「我知道。」譚之宇輕輕貼了她的唇角,「噓,別說話。」
他做了一個噤聲的手勢,然後又趴到她脖子上去索吻,他舔舐的那一處是人體的致命位置,寧洛腳下一軟,幾乎就要泣聲,被譚之宇撈了一把。重新壓在門背上。

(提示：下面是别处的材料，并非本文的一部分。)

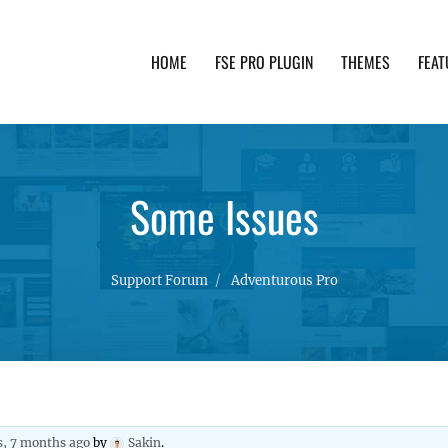
HOME
FSE PRO PLUGIN
THEMES
FEAT
th advanced functionality and awesome support. Simpl
Some Issues
Support Forum
Adventurous Pro
s, 7 months ago
by
Sakin
.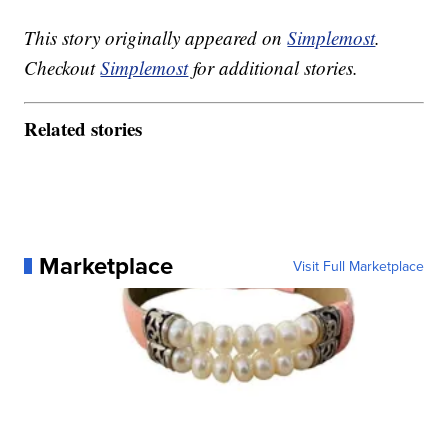
This story originally appeared on
Simplemost
.
Checkout
Simplemost
for additional stories.
Related stories
Marketplace
Visit Full Marketplace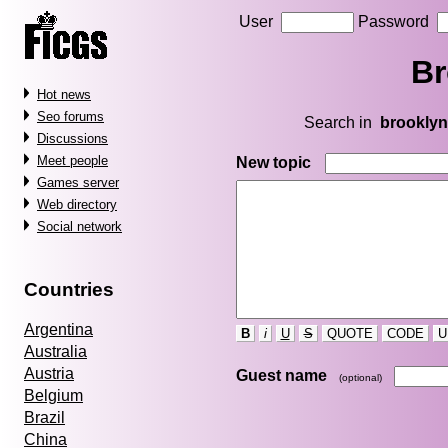
User
Password
Br
Hot news
Seo forums
Search in
brooklyn
Discussions
Meet people
New topic
Games server
Web directory
Social network
Countries
Argentina
B
i
U
S
QUOTE
CODE
U
Australia
Austria
Guest name
(optional)
Belgium
Brazil
China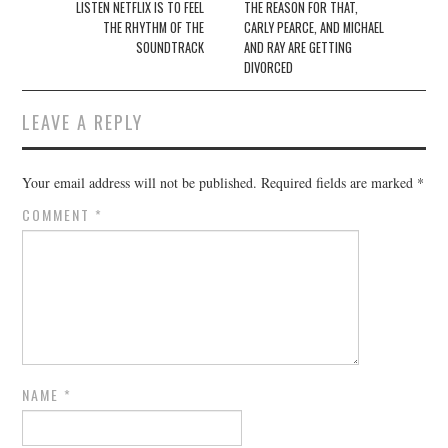
navigation
LISTEN NETFLIX IS TO FEEL
THE REASON FOR THAT,
THE RHYTHM OF THE
CARLY PEARCE, AND MICHAEL
SOUNDTRACK
AND RAY ARE GETTING
DIVORCED
LEAVE A REPLY
Your email address will not be published.
Required fields are marked
*
COMMENT
*
NAME
*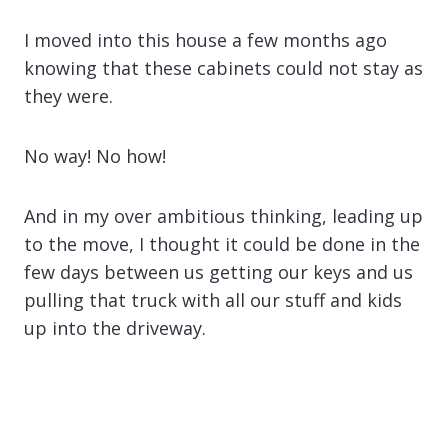
I moved into this house a few months ago
knowing that these cabinets could not stay as
they were.
No way! No how!
And in my over ambitious thinking, leading up
to the move, I thought it could be done in the
few days between us getting our keys and us
pulling that truck with all our stuff and kids
up into the driveway.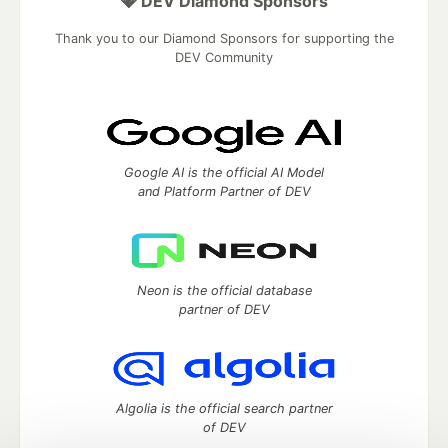
💎 DEV Diamond Sponsors
Thank you to our Diamond Sponsors for supporting the
DEV Community
Google AI is the official AI Model
and Platform Partner of DEV
Neon is the official database
partner of DEV
Algolia is the official search partner
of DEV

像是不甘心似的,譚之宇放棄了舌頭攻勢,轉而用牙齒去咬,細細的輕輕的門嗟磨著。
「譚之宇!」
寧洛嚇得趕緊推開他,大喊他的名字,她還是記得的。下午要錄製節目,她還要上鏡的!
譚之宇似乎是也想到了這一點,從她的脖子裡抬頭,不滿的看她一眼,埋怨道:「寧洛,你知不知道你這樣很煞風景。」
寧洛簡直想打爆他的狗頭。還煞風景!感情出醜的不是他。
譚之宇大概在她腦子裡裝了監聽器,猜到了她想什麼似的,抓起她的手發泄般的咬了一口,「不許在心裡罵我。」
寧洛眼神滯住,心虛得不說話。
「洛洛,下次不許這樣嚇我。」
寧洛看見譚之宇認真的眼睛,想起他剛才脆弱的神情,勉為其難的點頭:「嗯,知道了。」
說完又低著頭暗自嘟囔:「我明明事後就給你打了電話的,自己沒帶電話還怪我。」
譚之宇好笑,伸手去捏她的臉蛋,罵道:「小沒良心的,我是為了誰這麼狼狽的?」
寧洛好笑的討好他:「為我為我,我知道你最好了。」
譚之宇這才滿意的鬆開她,牽住她的手把她帶到椅子上。
「說說吧,具體怎麼回事?」
他在她面前半蹲下來,檢視般的目光在她身上打量,然後仰視她問道。
寧洛撇開眼睛,「沒什麼事啊,就是被服務員撞了一下,然後手機摔壞了。」
她這樣會掩飾的一個人,遇到他,說話說的也不自然了,說出這番話心裡直發虛。
「真的?」譚之宇側了側腦袋。試探道。
「當然是真的,這種小事,我騙你幹嘛。」寧洛無不心虛的看向別處。
「那就看著我的眼睛說話。」
寧洛被他的手強行扭過頭,抱怨的低下視線,「你好像教導主任。」
譚之宇發笑,故作一副訓導的樣子:「寧洛同學,撒謊是不好的行為,是違背社會主義核心價值觀的。」
「撲哧」一聲,寧洛被他的故作古板給逗笑。
「寧洛同學,你要知道,教導主任只要查查監控就能知道你是不是在撒謊,你確定不如實招來?」
「好了好了。服了你了,我跟你說。」寧洛被他的逼迫弄得好笑又無奈,只能輕描淡寫的把事情說了一遍,「就是這樣啊,真的沒什麼,我也沒受傷。」
寧洛說完,才給他展示一下自己的雙手,表示上面一點傷痕都沒有。
饒是如此,譚之宇還是黑了臉。
寧洛以為他要發火,沒想到他卻說:「是我考慮不周。」
「嗯?」
「我就不該答應你出去吃飯。」譚之宇痛心疾首的說道,「寧洛,你還真是,沒了我就不行,看來我這個守護神不可或缺。」
譚之宇說著又挑挑眉毛:「要不,從今以後你把我帶在身上,走哪兒都有我守著你?」
寧洛也不是好逗弄的,她當即點點頭,一副認真思索他建議的樣子:「我覺得可行,我還有包,要不每天把你裝在包裡帶著走吧?」
譚之宇被她的回答噎了一口,轉瞬才笑著去捏她的臉:「寧洛你現在真是長本事了。」
寧洛一瞪眼:「你再敢捏我試試?」
譚之宇急忙脫手稱不敢。
但是寧洛的安全問題卻要考慮起來。陪著她是玩笑話,他有自己的工作,況且,真天天在一起,不獨立,兩個人的感情次啊容易出問題。
但是他沒法常常在她身邊,分開的時候都懸著心。
譚之宇細想了一番,心裡就有了些主意,抱住她道:「我得回去了,你好好錄製節目,晚上我來接你。」
寧洛不知道,他是丟下會議來的,這會兒估計那個新來的小助理要急瘋了。
「好,我等你,哪兒都不去。」
譚之宇的毛病又犯,捏住她的臉蛋:「小朋友真乖,等爸爸來接你放學啊。」
寧洛毫不留情地踹了他一腳。
兩人在化妝室待了半小時,再打開門時,許多目光都往這邊瞟,寧洛雖然嘴上介意這是外賣呢,但實際上,別人的目光根本無法撼動她。
她自暴自棄的不再遮掩,跟譚之宇手牽著手到了門口,目送他上了車。